Re-watching
Munich recently, two things came to mind. The first was that this was the best Spielberg movie since Poltergeist; right up there with the best of the Eurospy genre, he fashioned a nimble, exciting film from what could have been a nearly 3 hour didactic go around of the old ‘violence begets violence’ argument. There were elements of that, of course; the giddy kid that spent all his early capital on
1941 is long gone, replaced by someone far too at home on the political fundraising circuit, but they never were allowed to overwhelm the corking game of cloak & dagger that tweaked Spielberg’s creative juices. If you listened closely, you could almost hear the footsteps of Harry Palmer or The Jackal echoing through the twisting, rain slicked streets, laid out hundreds of years ago for the apparent convenience of spies.
The second was an odd feeling of déjà vu during the Mossad’s first “hit” on a Black September associate. Shot through a just-purchased bag of groceries, we see an explosion of milk, which is soon mixed with the victim’s blood – it’s a potent image, but not a new one.

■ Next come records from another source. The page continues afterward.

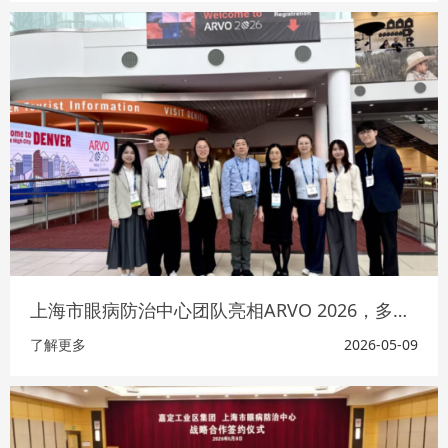
上海市眼病防治中心团队亮相ARVO 2026，多项成果参与国际学术交流
了解更多
2026-05-09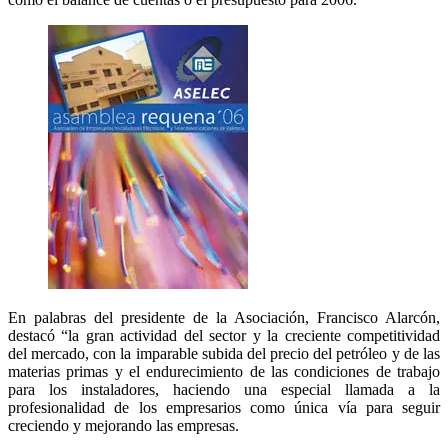
En palabras del presidente de la Asociación, Francisco Alarcón,
destacó “la gran actividad del sector y la creciente competitividad
del mercado, con la imparable subida del precio del petróleo y de las
materias primas y el endurecimiento de las condiciones de trabajo
para los instaladores, haciendo una especial llamada a la
profesionalidad de los empresarios como única vía para seguir
creciendo y mejorando las empresas.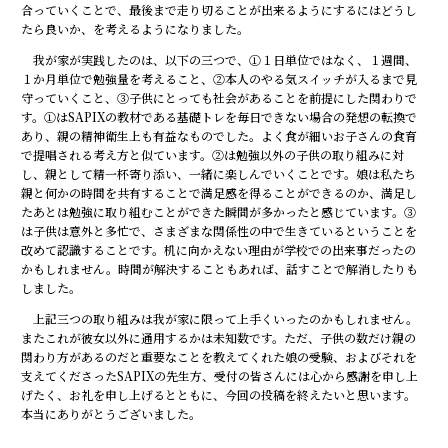
合っていくことで、最後まで走り切ることが出来るようにするにはどうし
たら良いか、を考えるようになりました。
我が家が実践したのは、以下の三つで、①１日単位ではなく、１週間、
１か月単位で勉強量を考えること、②本人のやる気スイッチが入るまで見
守っていくこと、③子供にとっても社会があることを前提にした関わりで
す。①はSAPIXの教材である基礎トレを毎日できない場合の発想の転換で
あり、親の精神衛生上も有益なものでした。よく食が細いお子さんの食育
で提唱される考え方と似ています。②は勉強以外の子供の取り組みに対
し、親として精一杯寄り添い、一緒に楽しんでいくことです。娘は私たち
親と何かの時間を共有することで満足感を得ることができるのか、満足し
たあとは勉強に取り組むことができた瞬間が多かったと感じています。③
は子供は意外と多忙で、さまざまな関係性の中で生きているということを
改めて認識することです。机に向かえない理由が学校での出来事だったの
かもしれません。時間が解決することもあれば、話すことで解消したりも
しました。
上記三つの取り組みは我が家に限って上手くいったのかもしれません。
またこれが彼女以外に通用するかは未知数です。ただ、子供の数だけ親の
関わり方があるのだと重要なことを教えてくれた娘の受験、およびそれを
支えてくださったSAPIXの先生方、受付の皆さんには心から感謝を申し上
げたく、お礼を申し上げるとともに、今回の投稿を終えたいと思います。
本当にありがとうございました。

Perhaps he was paying a long overdue tribute to Richard Donner’s original Lethal Weapon?
Or John Frankenheimer’s The Manchurian Candidate?
I say that it’s time the National Dairy Council threw its milkfat-infused weight around and get an indefinite moratorium declared on any use of the white as part of an ironic visual metaphor. Please, folks, let’s preserve this one precious resource for our children.